■ **WORK TO BE COMPLETED**
Below are the entries; state how many of their lines contain the string "scroll", and nothing more.

■ **EXERCISE DATA**
******************************
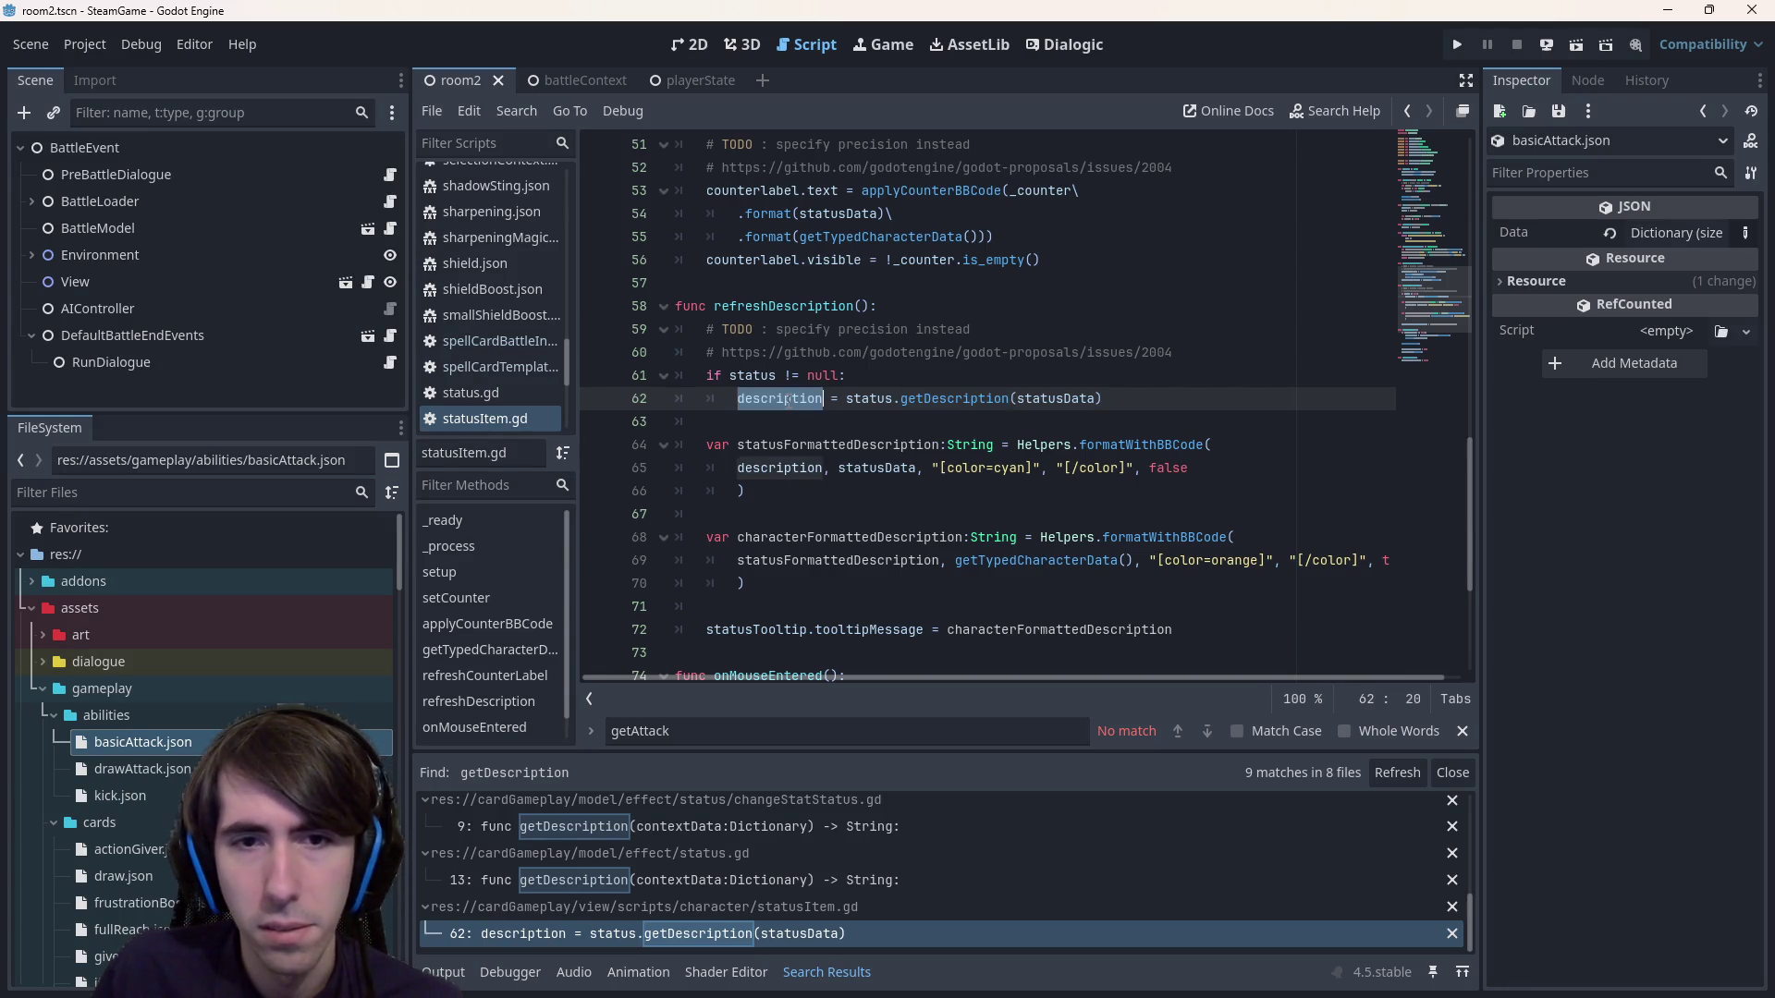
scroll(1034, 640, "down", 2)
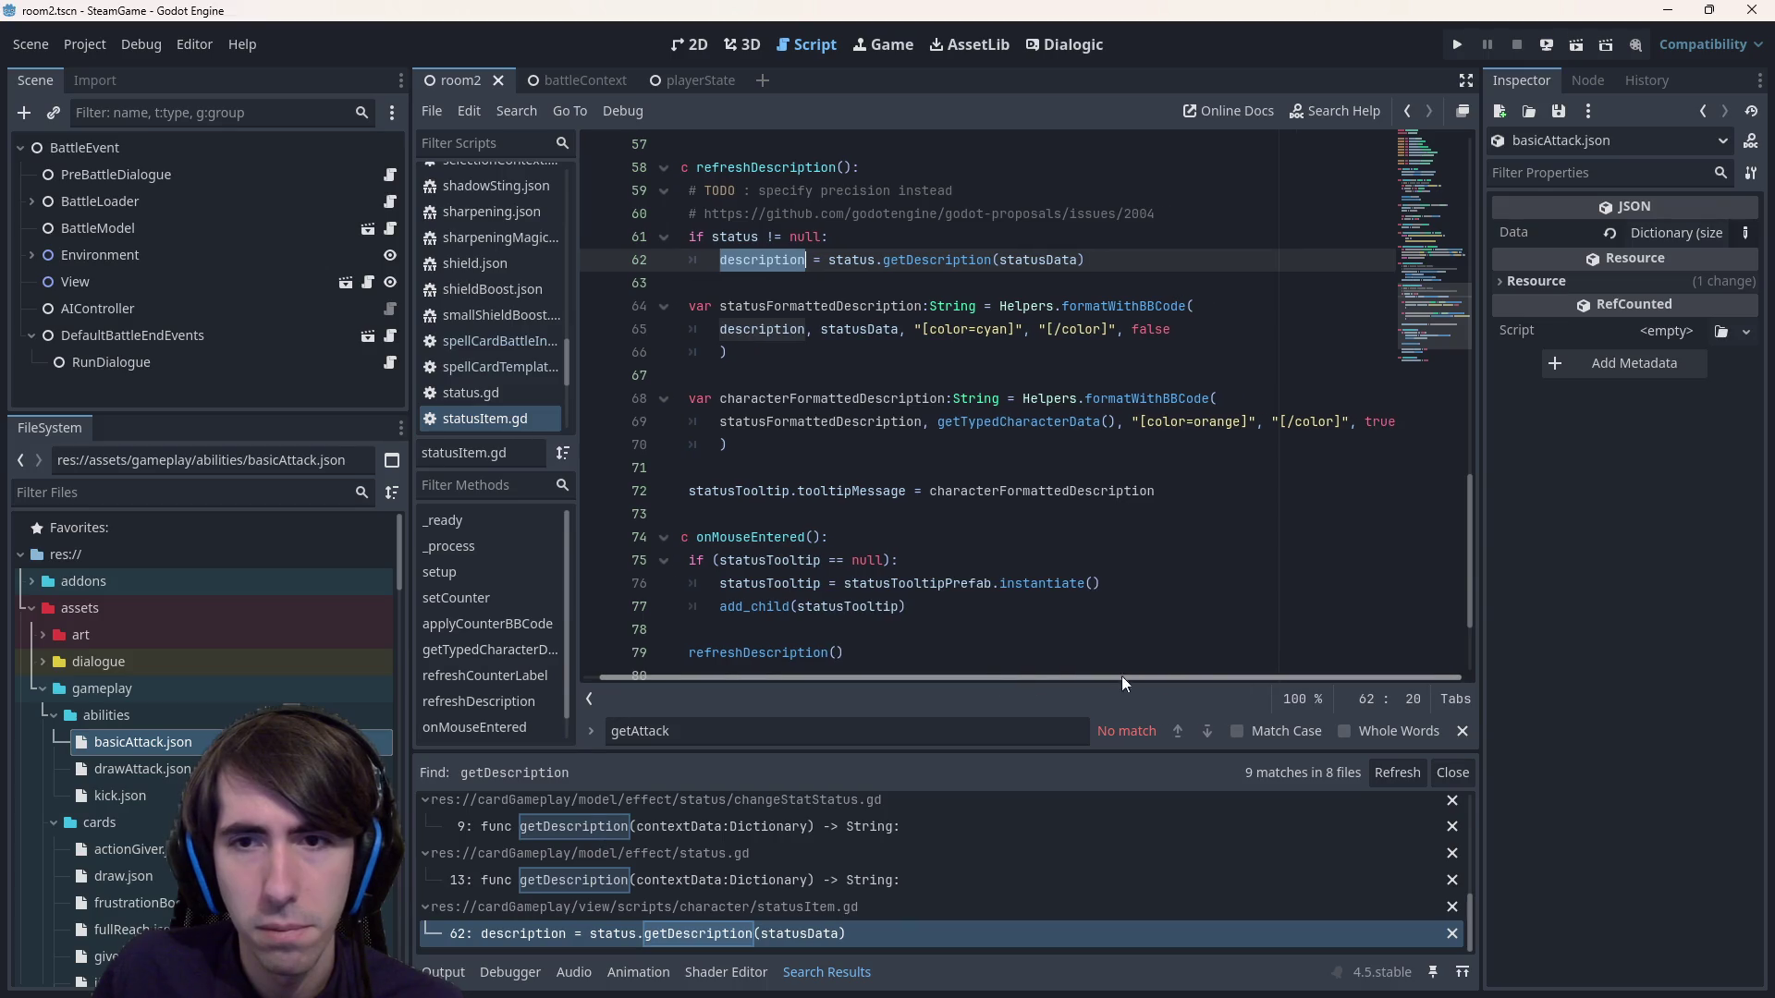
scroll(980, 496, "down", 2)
******************************
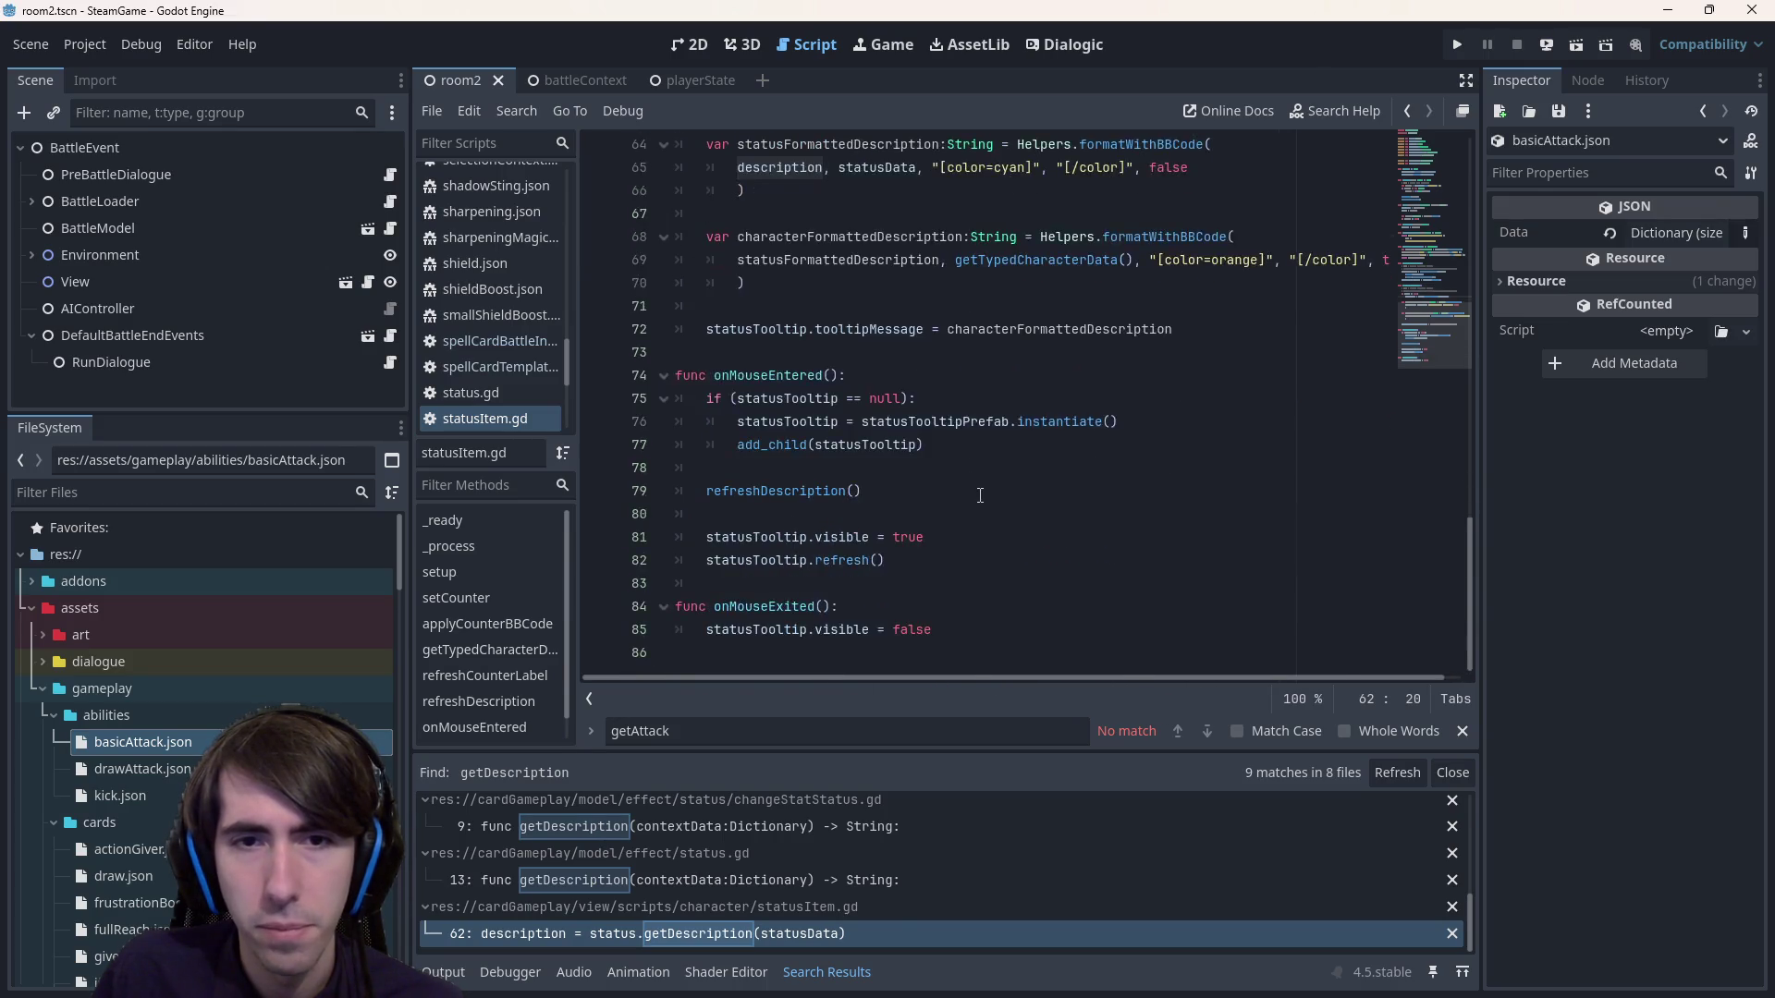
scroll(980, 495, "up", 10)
******************************
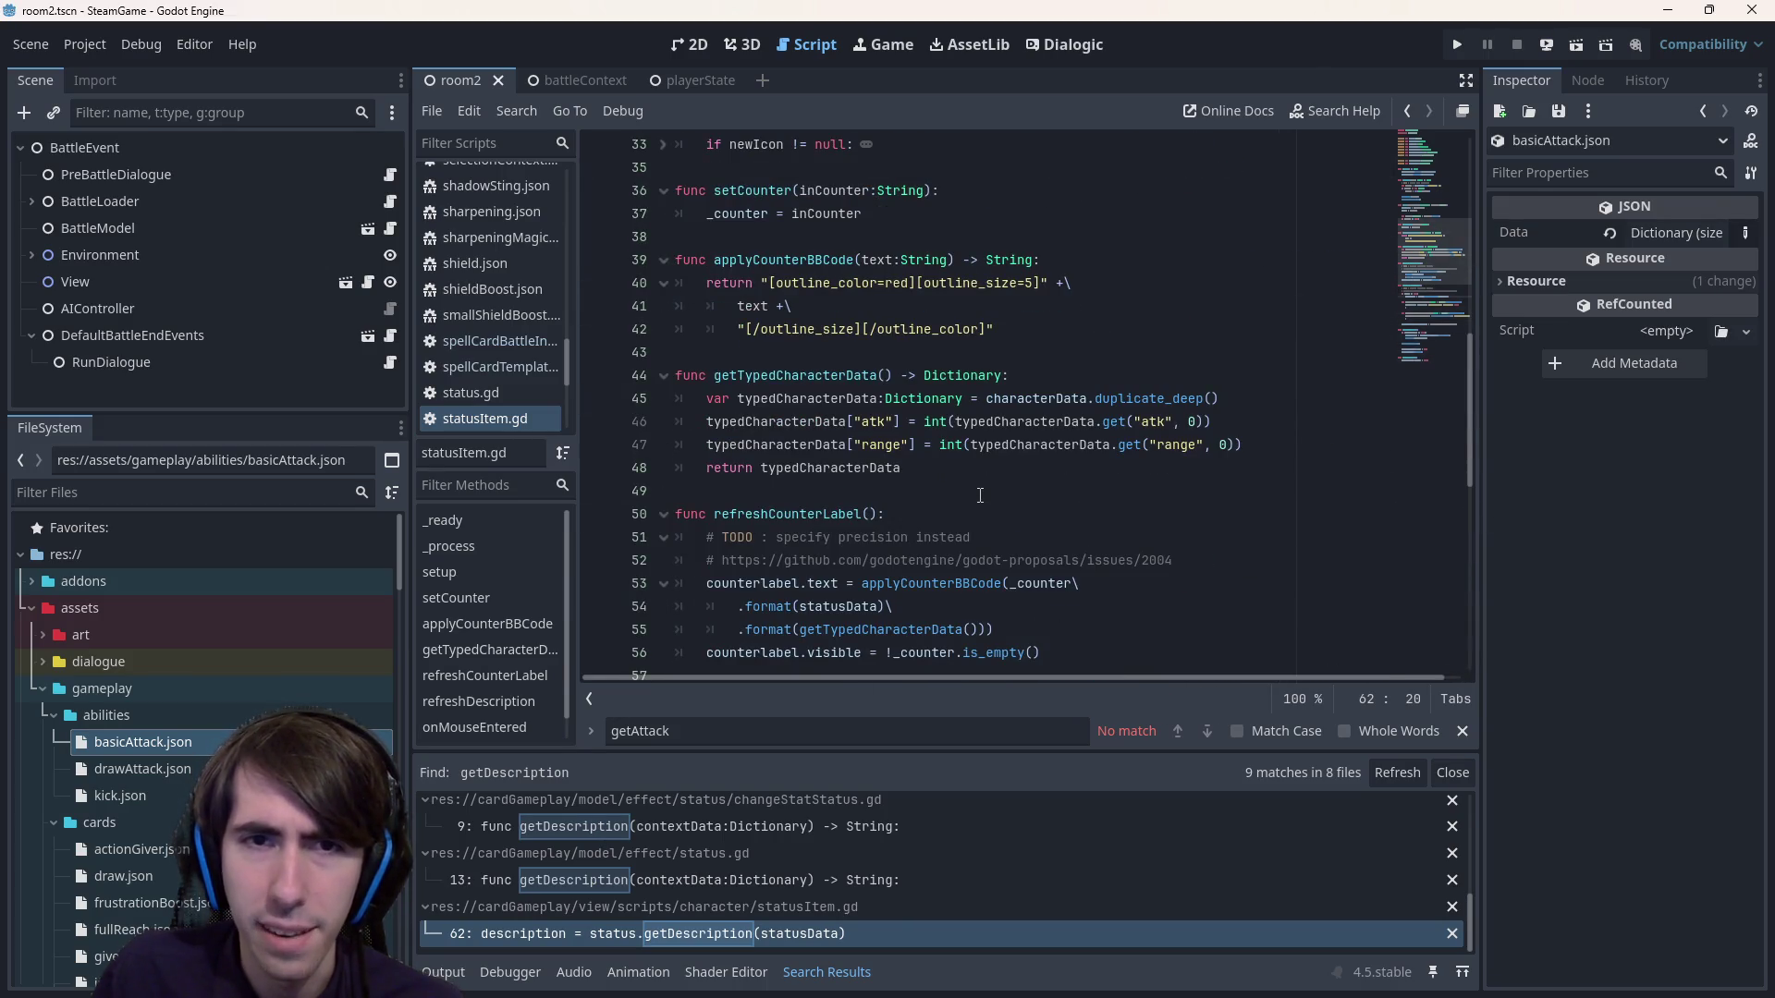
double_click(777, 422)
******************************
■ **RESULT FOR THIS EXERCISE**
3